▶ GIVEN INFORMATION:
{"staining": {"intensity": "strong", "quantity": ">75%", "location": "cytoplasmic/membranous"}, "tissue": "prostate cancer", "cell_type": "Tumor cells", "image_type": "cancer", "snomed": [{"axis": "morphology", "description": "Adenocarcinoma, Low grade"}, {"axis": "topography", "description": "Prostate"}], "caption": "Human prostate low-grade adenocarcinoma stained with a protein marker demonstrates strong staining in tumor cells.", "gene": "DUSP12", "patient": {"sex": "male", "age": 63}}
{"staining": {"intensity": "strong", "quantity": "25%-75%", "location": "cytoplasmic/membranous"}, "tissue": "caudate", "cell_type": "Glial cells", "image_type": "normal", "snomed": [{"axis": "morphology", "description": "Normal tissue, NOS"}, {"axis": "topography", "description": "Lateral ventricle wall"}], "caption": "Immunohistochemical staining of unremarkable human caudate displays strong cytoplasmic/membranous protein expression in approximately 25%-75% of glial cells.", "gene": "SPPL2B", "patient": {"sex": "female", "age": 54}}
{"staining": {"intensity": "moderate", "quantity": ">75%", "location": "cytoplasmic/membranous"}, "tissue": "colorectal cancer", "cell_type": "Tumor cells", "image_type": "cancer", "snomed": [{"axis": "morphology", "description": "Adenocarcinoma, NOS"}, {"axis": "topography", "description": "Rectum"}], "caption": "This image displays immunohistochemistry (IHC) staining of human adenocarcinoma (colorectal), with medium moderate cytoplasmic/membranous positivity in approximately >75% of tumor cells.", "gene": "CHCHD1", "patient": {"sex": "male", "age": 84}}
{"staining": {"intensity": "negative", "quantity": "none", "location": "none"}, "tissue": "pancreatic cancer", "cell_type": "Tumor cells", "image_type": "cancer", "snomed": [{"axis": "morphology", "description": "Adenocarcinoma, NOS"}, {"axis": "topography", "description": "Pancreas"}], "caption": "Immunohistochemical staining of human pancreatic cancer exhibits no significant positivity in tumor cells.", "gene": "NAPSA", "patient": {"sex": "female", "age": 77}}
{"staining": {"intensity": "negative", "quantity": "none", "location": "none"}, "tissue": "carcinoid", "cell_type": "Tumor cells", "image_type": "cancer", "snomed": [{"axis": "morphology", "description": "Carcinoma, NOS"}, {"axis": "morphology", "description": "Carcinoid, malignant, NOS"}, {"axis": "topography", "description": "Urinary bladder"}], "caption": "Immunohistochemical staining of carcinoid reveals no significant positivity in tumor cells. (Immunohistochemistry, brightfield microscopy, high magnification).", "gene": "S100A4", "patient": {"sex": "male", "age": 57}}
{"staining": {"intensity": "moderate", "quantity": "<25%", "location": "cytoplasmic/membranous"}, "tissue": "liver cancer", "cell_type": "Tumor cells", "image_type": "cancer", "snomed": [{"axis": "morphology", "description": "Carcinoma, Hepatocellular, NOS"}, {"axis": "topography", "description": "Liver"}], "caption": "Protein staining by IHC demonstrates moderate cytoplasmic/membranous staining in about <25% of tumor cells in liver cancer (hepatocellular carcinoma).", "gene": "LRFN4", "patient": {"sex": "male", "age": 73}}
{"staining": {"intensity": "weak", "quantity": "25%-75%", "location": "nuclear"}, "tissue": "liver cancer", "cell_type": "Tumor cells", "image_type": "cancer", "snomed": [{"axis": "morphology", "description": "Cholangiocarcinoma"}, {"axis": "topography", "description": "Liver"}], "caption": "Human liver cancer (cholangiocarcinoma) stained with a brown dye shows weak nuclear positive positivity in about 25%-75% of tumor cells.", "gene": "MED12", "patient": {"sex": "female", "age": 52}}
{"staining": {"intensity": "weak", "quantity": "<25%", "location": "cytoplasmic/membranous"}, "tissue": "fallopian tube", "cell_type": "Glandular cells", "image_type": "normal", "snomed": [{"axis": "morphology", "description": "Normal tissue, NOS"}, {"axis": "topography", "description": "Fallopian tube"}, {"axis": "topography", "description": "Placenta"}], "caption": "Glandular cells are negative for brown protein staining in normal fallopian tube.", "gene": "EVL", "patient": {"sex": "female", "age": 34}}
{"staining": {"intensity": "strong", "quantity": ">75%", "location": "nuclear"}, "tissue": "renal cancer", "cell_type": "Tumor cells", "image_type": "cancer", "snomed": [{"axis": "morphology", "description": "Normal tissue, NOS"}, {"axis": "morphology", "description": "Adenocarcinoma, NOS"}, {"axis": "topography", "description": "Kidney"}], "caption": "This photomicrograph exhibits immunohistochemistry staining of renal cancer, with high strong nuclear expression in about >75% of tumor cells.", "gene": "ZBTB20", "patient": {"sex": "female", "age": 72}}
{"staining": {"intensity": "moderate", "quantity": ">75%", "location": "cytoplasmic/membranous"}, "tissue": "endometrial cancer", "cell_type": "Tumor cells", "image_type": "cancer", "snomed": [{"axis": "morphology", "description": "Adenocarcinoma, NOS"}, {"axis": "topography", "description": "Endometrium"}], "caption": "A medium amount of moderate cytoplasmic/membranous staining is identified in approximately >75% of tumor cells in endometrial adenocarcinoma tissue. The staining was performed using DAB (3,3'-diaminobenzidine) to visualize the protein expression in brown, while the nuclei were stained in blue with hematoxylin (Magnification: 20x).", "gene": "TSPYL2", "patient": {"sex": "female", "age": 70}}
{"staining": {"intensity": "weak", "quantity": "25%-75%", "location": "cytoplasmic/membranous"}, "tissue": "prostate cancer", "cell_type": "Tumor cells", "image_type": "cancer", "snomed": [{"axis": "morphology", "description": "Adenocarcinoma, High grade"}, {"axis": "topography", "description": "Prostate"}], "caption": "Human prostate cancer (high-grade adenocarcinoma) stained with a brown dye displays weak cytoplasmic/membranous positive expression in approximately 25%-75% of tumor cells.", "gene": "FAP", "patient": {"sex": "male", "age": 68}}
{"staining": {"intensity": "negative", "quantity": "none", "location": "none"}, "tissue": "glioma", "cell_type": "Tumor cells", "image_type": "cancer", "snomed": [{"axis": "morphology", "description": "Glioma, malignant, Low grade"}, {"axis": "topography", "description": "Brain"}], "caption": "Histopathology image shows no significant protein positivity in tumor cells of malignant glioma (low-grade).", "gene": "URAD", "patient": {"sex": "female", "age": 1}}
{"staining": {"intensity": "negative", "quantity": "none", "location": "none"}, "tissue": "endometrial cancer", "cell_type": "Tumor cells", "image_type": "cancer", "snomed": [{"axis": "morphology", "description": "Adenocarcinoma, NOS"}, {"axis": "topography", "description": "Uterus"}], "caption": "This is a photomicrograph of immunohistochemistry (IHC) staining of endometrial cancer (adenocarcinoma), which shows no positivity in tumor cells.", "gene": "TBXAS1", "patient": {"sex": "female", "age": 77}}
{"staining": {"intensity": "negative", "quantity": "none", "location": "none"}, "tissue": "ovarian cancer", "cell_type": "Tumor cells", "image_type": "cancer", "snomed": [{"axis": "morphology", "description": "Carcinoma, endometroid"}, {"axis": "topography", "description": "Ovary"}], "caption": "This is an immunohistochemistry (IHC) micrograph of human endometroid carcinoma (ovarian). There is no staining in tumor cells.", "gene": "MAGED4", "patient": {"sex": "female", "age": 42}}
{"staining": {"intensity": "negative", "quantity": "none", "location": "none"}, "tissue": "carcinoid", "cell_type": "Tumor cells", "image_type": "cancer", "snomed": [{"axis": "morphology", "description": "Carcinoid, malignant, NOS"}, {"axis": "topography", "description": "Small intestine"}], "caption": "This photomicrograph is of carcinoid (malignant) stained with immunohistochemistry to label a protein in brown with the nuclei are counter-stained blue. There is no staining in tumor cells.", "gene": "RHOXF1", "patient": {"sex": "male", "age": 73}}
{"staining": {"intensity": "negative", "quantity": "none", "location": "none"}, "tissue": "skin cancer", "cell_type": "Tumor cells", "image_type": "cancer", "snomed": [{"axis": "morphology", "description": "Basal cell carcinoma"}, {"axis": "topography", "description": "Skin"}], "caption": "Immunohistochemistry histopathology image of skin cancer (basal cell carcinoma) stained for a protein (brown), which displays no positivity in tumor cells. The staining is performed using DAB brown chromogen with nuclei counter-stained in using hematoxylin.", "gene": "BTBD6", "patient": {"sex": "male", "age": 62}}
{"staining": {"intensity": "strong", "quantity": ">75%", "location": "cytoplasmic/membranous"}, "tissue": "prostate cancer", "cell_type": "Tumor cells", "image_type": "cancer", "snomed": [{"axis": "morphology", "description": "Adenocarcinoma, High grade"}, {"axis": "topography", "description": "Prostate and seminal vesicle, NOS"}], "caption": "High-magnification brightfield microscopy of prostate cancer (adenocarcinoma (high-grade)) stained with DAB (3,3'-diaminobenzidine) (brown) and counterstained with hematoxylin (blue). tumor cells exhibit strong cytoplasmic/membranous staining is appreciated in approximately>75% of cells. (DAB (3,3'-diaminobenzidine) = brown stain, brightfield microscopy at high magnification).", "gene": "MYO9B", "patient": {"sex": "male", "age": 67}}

▶ EXERCISE PROMPT:
Return word for word the lines above from the line with "staining of carcinoid" to the line with "staining by IHC", including both and leaving out all others.

▶ EXERCISE RESULT:
{"staining": {"intensity": "negative", "quantity": "none", "location": "none"}, "tissue": "carcinoid", "cell_type": "Tumor cells", "image_type": "cancer", "snomed": [{"axis": "morphology", "description": "Carcinoma, NOS"}, {"axis": "morphology", "description": "Carcinoid, malignant, NOS"}, {"axis": "topography", "description": "Urinary bladder"}], "caption": "Immunohistochemical staining of carcinoid reveals no significant positivity in tumor cells. (Immunohistochemistry, brightfield microscopy, high magnification).", "gene": "S100A4", "patient": {"sex": "male", "age": 57}}
{"staining": {"intensity": "moderate", "quantity": "<25%", "location": "cytoplasmic/membranous"}, "tissue": "liver cancer", "cell_type": "Tumor cells", "image_type": "cancer", "snomed": [{"axis": "morphology", "description": "Carcinoma, Hepatocellular, NOS"}, {"axis": "topography", "description": "Liver"}], "caption": "Protein staining by IHC demonstrates moderate cytoplasmic/membranous staining in about <25% of tumor cells in liver cancer (hepatocellular carcinoma).", "gene": "LRFN4", "patient": {"sex": "male", "age": 73}}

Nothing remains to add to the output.